Since there is no conclusive test that connects the presence of strep to OCD, vocal detractors like Dr. Roger Kurlan compare PANDAS diagnoses to the false correlation between vaccinations and autism. Complicating matters further, strep infection is a common childhood occurrence, and some may carry the bacteria without showing signs of illness. This means children may begin to exhibit PANDAS symptoms weeks after they "had strep." Others may stop showing signs of illness when treated with antibiotics, though the bacteria remains.
Thus, doctors were hesitant to diagnose Nichols' son.
"They were very apprehensive about even believing in the diagnosis. It’s not something they were even going to entertain," she said.
"I made like 10 copies of that JCAP," Nichols said. "I copied it and I handed it to everybody - the ER doctors, the anesthesiologist, the hospitalist, the neurologist, infectious disease, residents. I handed it out to everybody, and once they began to read it, and seeing my kid's symptoms and seeing their relation to every single one of the symptoms of PANDAS syndrome, I think that they kind of realized that ... he fit every one perfectly."
"This journal is like their key to happiness," Pohlman said.
Many parents who have trouble finding PANDAS treatment in their region "drain their bank accounts and they fly to
Stanford or they fly to Georgetown or they fly to Chicago" to see experts, she said. Rather than traveling long distances to visit specialists, Pohlman hopes parents who print out the JCAP and present it to their local practitioners will raise awareness and thus find treatment closer to home.
Unfortunately, according to Pohlman, finding PANDAS treatment in the tri-state area of Pennsylvania, New Jersey and New York is notoriously difficult.

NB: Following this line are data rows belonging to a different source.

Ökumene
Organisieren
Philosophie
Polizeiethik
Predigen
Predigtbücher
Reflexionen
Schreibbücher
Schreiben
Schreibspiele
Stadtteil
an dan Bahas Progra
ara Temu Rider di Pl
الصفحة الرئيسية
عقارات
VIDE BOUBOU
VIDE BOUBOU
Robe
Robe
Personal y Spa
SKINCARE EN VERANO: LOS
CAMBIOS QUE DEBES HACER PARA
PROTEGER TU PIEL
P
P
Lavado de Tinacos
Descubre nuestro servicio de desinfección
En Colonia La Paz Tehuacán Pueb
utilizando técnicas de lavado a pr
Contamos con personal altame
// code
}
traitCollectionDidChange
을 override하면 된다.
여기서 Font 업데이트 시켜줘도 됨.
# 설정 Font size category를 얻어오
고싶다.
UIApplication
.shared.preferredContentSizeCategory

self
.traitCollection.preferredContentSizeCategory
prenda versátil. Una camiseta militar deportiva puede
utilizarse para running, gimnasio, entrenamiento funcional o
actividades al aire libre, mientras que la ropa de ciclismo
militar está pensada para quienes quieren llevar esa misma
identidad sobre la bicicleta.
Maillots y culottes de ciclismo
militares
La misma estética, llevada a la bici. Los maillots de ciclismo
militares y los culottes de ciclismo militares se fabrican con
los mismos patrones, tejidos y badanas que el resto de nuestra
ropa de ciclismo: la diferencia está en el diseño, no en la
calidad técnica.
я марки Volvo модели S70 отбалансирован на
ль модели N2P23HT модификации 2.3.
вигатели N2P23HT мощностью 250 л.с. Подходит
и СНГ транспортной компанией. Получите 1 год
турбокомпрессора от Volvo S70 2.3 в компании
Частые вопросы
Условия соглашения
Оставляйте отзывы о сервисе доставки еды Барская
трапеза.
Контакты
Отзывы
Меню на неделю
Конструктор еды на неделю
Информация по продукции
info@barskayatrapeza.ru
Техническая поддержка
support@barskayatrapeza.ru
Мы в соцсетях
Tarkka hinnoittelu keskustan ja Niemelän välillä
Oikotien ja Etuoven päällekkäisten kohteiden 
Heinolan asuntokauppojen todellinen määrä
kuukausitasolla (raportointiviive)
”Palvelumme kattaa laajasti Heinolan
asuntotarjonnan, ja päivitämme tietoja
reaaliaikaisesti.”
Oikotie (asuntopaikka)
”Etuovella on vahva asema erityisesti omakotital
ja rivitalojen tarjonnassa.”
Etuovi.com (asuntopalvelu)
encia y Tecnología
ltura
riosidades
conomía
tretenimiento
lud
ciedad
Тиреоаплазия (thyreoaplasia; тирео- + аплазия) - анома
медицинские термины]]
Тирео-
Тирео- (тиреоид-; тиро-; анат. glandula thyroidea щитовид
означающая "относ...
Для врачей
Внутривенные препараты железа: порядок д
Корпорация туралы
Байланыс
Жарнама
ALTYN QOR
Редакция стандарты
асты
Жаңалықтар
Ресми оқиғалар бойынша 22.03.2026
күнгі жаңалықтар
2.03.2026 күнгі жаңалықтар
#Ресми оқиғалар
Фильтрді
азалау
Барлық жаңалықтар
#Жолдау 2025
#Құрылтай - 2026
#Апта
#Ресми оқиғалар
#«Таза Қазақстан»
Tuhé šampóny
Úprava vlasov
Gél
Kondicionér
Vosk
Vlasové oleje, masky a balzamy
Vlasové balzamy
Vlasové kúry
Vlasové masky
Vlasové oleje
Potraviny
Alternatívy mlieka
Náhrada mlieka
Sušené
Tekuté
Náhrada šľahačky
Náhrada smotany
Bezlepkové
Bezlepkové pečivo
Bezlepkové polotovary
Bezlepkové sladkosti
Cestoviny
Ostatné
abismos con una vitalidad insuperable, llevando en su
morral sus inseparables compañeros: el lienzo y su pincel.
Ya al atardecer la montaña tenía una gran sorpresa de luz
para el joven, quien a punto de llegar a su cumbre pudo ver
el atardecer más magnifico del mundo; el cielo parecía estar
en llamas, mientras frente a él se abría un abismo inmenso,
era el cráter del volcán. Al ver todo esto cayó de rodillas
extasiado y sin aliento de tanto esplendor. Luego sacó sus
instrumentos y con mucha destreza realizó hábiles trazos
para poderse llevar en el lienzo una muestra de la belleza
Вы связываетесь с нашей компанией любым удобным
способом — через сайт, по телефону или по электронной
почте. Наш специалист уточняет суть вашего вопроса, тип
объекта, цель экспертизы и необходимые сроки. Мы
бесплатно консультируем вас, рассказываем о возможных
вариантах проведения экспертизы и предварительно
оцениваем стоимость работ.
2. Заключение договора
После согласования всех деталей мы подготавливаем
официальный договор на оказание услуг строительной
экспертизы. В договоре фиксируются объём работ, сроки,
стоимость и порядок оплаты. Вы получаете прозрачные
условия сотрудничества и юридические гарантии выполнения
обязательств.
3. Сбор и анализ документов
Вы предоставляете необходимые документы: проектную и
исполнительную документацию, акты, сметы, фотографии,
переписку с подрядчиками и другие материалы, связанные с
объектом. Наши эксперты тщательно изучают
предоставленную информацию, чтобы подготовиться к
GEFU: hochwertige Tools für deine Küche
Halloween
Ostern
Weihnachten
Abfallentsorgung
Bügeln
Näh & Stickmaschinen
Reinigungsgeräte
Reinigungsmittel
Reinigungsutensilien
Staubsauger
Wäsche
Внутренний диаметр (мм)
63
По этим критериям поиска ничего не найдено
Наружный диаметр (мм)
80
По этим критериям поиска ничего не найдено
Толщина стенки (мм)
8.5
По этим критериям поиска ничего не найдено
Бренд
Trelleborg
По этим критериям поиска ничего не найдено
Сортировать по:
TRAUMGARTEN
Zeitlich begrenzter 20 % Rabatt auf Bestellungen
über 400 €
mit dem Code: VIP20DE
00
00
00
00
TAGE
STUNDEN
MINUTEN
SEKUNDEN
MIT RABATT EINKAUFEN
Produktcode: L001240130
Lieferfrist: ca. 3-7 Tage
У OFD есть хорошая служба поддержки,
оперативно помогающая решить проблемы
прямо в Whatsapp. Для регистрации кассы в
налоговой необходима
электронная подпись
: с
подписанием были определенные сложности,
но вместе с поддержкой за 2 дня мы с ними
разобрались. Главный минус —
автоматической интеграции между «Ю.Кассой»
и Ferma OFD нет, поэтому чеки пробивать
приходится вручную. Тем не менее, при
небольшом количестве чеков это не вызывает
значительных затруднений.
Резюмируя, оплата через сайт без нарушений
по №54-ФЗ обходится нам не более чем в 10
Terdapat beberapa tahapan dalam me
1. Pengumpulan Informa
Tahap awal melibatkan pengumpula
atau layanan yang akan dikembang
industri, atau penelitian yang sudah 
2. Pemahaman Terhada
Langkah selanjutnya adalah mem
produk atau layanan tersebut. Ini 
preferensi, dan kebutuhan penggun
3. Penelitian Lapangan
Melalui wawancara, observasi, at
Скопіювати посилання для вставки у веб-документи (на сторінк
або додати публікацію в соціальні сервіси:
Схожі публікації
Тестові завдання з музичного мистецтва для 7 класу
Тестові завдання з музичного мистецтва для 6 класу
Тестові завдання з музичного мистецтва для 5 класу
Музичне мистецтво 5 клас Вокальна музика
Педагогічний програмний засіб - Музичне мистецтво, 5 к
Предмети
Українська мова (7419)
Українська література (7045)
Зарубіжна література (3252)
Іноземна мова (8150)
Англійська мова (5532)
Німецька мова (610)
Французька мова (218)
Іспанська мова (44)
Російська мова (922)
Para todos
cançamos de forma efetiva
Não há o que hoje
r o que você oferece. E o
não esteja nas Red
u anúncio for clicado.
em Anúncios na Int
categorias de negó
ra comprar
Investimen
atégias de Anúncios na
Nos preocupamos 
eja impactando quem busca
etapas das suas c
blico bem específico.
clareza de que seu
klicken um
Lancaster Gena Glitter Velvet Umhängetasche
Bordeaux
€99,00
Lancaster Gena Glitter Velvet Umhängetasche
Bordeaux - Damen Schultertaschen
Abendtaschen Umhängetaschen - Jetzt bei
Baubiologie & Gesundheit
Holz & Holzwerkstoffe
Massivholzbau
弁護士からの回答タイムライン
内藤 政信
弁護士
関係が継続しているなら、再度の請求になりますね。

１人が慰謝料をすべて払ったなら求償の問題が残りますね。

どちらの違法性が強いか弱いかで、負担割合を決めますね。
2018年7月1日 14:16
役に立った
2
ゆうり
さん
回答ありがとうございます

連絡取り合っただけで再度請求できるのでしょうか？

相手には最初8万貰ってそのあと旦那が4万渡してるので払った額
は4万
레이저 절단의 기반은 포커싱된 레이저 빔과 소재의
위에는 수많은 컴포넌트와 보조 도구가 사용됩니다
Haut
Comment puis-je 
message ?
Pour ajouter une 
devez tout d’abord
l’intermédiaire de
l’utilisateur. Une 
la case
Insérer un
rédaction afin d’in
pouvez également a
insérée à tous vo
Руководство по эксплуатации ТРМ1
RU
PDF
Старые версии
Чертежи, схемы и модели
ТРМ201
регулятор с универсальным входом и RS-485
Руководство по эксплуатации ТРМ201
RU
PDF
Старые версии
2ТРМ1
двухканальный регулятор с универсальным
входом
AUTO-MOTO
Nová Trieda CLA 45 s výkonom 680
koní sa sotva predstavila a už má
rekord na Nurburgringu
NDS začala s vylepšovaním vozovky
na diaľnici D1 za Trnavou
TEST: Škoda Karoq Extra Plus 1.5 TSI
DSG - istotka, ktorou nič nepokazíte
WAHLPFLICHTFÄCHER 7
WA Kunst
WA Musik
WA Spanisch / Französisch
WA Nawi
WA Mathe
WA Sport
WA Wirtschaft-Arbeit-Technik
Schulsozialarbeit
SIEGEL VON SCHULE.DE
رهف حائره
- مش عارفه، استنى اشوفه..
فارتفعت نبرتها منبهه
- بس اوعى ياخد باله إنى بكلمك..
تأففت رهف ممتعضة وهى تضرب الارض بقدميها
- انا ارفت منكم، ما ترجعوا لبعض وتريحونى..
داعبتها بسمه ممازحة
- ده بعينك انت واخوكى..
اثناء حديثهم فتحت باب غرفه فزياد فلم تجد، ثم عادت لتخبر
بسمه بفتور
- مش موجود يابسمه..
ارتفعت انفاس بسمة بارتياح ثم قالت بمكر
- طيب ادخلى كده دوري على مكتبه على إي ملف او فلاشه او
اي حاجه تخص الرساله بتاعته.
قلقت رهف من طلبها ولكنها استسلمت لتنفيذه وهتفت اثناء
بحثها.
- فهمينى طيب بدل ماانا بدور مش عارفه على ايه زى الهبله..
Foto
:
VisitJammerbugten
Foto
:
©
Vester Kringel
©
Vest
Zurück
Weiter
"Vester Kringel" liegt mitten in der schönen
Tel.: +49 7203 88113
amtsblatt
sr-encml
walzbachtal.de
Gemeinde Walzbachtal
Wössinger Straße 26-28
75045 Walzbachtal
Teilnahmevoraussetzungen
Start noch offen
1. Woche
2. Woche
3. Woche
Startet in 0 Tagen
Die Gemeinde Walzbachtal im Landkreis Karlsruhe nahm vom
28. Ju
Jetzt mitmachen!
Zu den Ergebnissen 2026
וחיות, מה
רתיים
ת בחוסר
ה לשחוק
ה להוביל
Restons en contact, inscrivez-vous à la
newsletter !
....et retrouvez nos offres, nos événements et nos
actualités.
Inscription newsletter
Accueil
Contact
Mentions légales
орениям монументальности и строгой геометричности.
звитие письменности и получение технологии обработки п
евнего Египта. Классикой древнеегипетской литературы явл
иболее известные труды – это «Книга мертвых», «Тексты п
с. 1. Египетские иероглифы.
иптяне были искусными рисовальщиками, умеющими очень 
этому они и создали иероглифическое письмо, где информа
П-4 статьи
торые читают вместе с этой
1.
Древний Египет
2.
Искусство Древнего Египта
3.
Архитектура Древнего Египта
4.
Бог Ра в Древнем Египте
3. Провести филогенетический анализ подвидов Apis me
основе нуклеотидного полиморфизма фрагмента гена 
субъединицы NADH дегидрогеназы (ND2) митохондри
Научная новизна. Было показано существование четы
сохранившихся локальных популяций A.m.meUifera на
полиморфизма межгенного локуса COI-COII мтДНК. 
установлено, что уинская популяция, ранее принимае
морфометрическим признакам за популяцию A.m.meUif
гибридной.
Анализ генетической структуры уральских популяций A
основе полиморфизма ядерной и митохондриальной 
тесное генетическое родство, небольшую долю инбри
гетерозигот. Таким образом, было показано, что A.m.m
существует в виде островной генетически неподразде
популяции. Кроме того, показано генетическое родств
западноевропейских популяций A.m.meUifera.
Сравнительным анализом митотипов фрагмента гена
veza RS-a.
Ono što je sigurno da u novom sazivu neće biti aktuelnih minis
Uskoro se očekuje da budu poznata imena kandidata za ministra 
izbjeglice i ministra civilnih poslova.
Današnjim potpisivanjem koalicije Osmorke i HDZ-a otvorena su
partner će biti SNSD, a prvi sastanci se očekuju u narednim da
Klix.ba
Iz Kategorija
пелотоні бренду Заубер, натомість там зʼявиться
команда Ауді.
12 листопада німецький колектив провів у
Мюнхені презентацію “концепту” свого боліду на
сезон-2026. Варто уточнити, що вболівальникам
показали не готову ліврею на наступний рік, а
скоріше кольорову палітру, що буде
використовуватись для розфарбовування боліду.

Dr. Rosario Trifiletti, a child neurologist in Ramsey, New Jersey, who specializes in PANDAS, agreed, saying he regularly fields patients from our area.
"I’m getting a lot of patients that have to drive two hours to see me up in North Jersey," he said, citing cases from Philadelphia, Trenton, Camden and South Jersey.
A representative for the Children's Hospital of Philadelphia, widely regarded as a top-tier institution, said they did not have anyone available to speak on the topic of PANDAS and did not respond for comment when asked whether they even treat PANDAS/PANS.
At a hospital an hour and a half away from her home, Nichols and her son were able to make some progress.
"I was able to kind of talk them into treating him for it. It actually worked out well," she said.
Parents should look to Nichols' example when struggling to find treatment in our area, especially since the eradication of an active or occult strep infection with antibiotics can relieve PANDAS symptoms in many patients.
Trifiletti advises parents who think their children may have PANDAS to follow their instincts.
"If they don’t really believe what the pediatrician is saying, be skeptical and use the Internet and get other opinions from parents who have similar symptoms," he said.
After her experience, Nichols agrees.
"[Parents] have to advocate for their children, because if we as parents don't, no one else will, and advocating for your child, standing up for your child, pushing for the right diagnosis and treatment for your child doesn't make you a nuisance. It makes you a good and loving parent," she said.